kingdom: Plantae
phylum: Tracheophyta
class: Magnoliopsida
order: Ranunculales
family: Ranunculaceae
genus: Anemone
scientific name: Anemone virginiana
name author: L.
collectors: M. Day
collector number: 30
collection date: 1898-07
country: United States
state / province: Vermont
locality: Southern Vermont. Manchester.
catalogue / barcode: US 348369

* * *

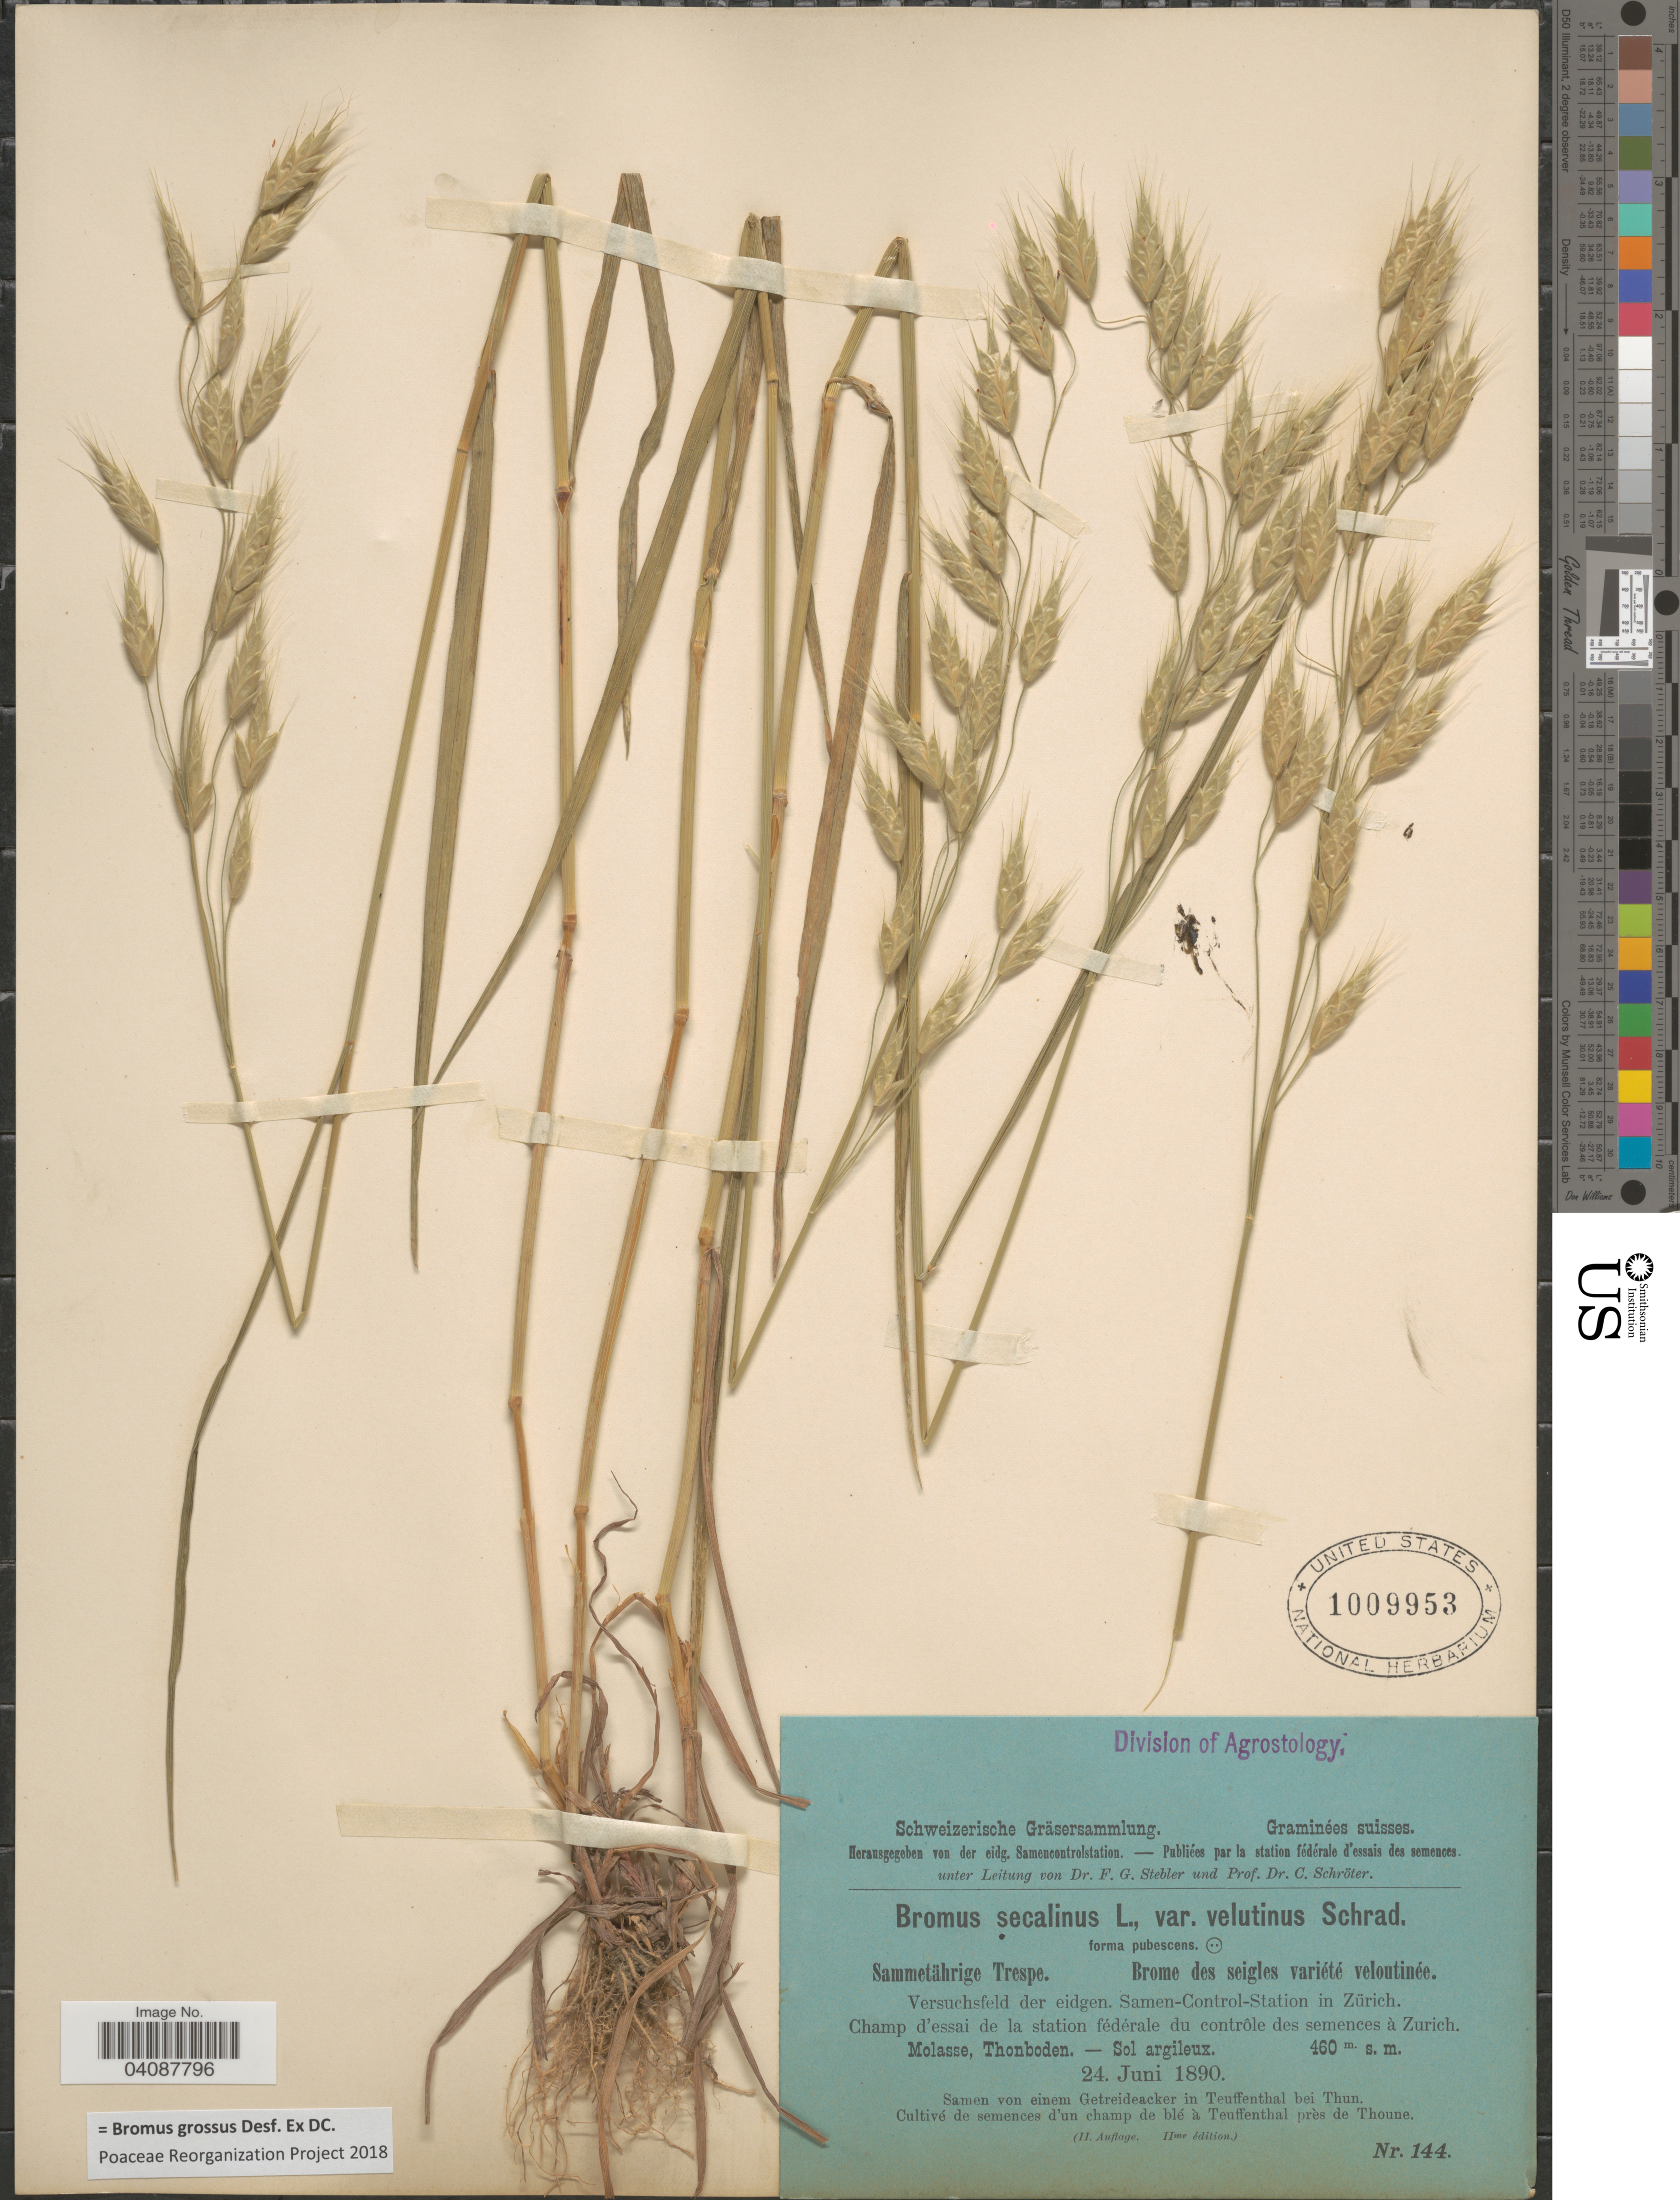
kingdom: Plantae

:: Task prompt ::
Print everything from the line containing "collector number: 30" down to the line containing "locality: Southern Vermont. Manchester.", both included, repeating each line exactly.

:: Final result ::
collector number: 30
collection date: 1898-07
country: United States
state / province: Vermont
locality: Southern Vermont. Manchester.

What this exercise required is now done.